* Exercise requirements
Only the lines with "study" in the entries below belong in the answer; please copy them.

* Provided information

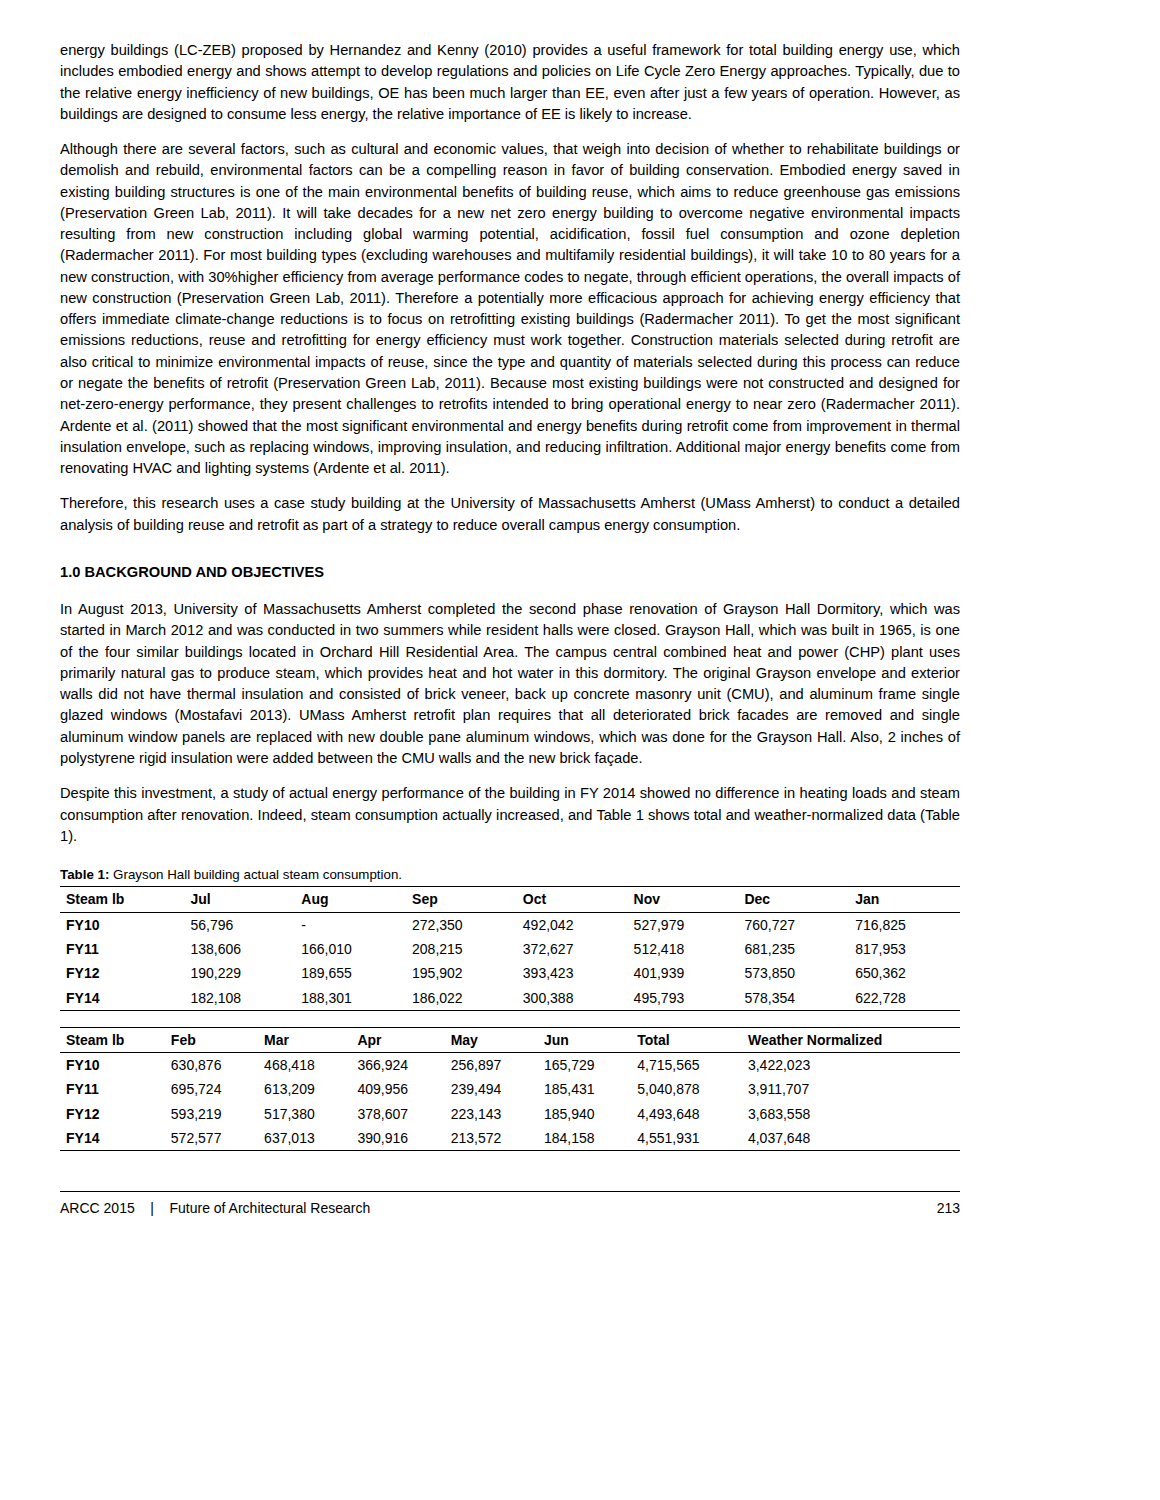energy buildings (LC-ZEB) proposed by Hernandez and Kenny (2010) provides a useful framework for total building energy use, which includes embodied energy and shows attempt to develop regulations and policies on Life Cycle Zero Energy approaches. Typically, due to the relative energy inefficiency of new buildings, OE has been much larger than EE, even after just a few years of operation. However, as buildings are designed to consume less energy, the relative importance of EE is likely to increase.
Although there are several factors, such as cultural and economic values, that weigh into decision of whether to rehabilitate buildings or demolish and rebuild, environmental factors can be a compelling reason in favor of building conservation. Embodied energy saved in existing building structures is one of the main environmental benefits of building reuse, which aims to reduce greenhouse gas emissions (Preservation Green Lab, 2011). It will take decades for a new net zero energy building to overcome negative environmental impacts resulting from new construction including global warming potential, acidification, fossil fuel consumption and ozone depletion (Radermacher 2011). For most building types (excluding warehouses and multifamily residential buildings), it will take 10 to 80 years for a new construction, with 30%higher efficiency from average performance codes to negate, through efficient operations, the overall impacts of new construction (Preservation Green Lab, 2011). Therefore a potentially more efficacious approach for achieving energy efficiency that offers immediate climate-change reductions is to focus on retrofitting existing buildings (Radermacher 2011). To get the most significant emissions reductions, reuse and retrofitting for energy efficiency must work together. Construction materials selected during retrofit are also critical to minimize environmental impacts of reuse, since the type and quantity of materials selected during this process can reduce or negate the benefits of retrofit (Preservation Green Lab, 2011). Because most existing buildings were not constructed and designed for net-zero-energy performance, they present challenges to retrofits intended to bring operational energy to near zero (Radermacher 2011). Ardente et al. (2011) showed that the most significant environmental and energy benefits during retrofit come from improvement in thermal insulation envelope, such as replacing windows, improving insulation, and reducing infiltration. Additional major energy benefits come from renovating HVAC and lighting systems (Ardente et al. 2011).
Therefore, this research uses a case study building at the University of Massachusetts Amherst (UMass Amherst) to conduct a detailed analysis of building reuse and retrofit as part of a strategy to reduce overall campus energy consumption.
1.0 BACKGROUND AND OBJECTIVES
In August 2013, University of Massachusetts Amherst completed the second phase renovation of Grayson Hall Dormitory, which was started in March 2012 and was conducted in two summers while resident halls were closed. Grayson Hall, which was built in 1965, is one of the four similar buildings located in Orchard Hill Residential Area. The campus central combined heat and power (CHP) plant uses primarily natural gas to produce steam, which provides heat and hot water in this dormitory. The original Grayson envelope and exterior walls did not have thermal insulation and consisted of brick veneer, back up concrete masonry unit (CMU), and aluminum frame single glazed windows (Mostafavi 2013). UMass Amherst retrofit plan requires that all deteriorated brick facades are removed and single aluminum window panels are replaced with new double pane aluminum windows, which was done for the Grayson Hall. Also, 2 inches of polystyrene rigid insulation were added between the CMU walls and the new brick façade.
Despite this investment, a study of actual energy performance of the building in FY 2014 showed no difference in heating loads and steam consumption after renovation. Indeed, steam consumption actually increased, and Table 1 shows total and weather-normalized data (Table 1).
Table 1: Grayson Hall building actual steam consumption.
| Steam lb | Jul | Aug | Sep | Oct | Nov | Dec | Jan |
| --- | --- | --- | --- | --- | --- | --- | --- |
| FY10 | 56,796 | - | 272,350 | 492,042 | 527,979 | 760,727 | 716,825 |
| FY11 | 138,606 | 166,010 | 208,215 | 372,627 | 512,418 | 681,235 | 817,953 |
| FY12 | 190,229 | 189,655 | 195,902 | 393,423 | 401,939 | 573,850 | 650,362 |
| FY14 | 182,108 | 188,301 | 186,022 | 300,388 | 495,793 | 578,354 | 622,728 |
| Steam lb | Feb | Mar | Apr | May | Jun | Total | Weather Normalized |
| --- | --- | --- | --- | --- | --- | --- | --- |
| FY10 | 630,876 | 468,418 | 366,924 | 256,897 | 165,729 | 4,715,565 | 3,422,023 |
| FY11 | 695,724 | 613,209 | 409,956 | 239,494 | 185,431 | 5,040,878 | 3,911,707 |
| FY12 | 593,219 | 517,380 | 378,607 | 223,143 | 185,940 | 4,493,648 | 3,683,558 |
| FY14 | 572,577 | 637,013 | 390,916 | 213,572 | 184,158 | 4,551,931 | 4,037,648 |
ARCC 2015 | Future of Architectural Research
213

* Answer to this exercise
Therefore, this research uses a case study building at the University of Massachusetts Amherst (UMass Amherst) to conduct a detailed analysis of building reuse and retrofit as part of a strategy to reduce overall campus energy consumption.
Despite this investment, a study of actual energy performance of the building in FY 2014 showed no difference in heating loads and steam consumption after renovation. Indeed, steam consumption actually increased, and Table 1 shows total and weather-normalized data (Table 1).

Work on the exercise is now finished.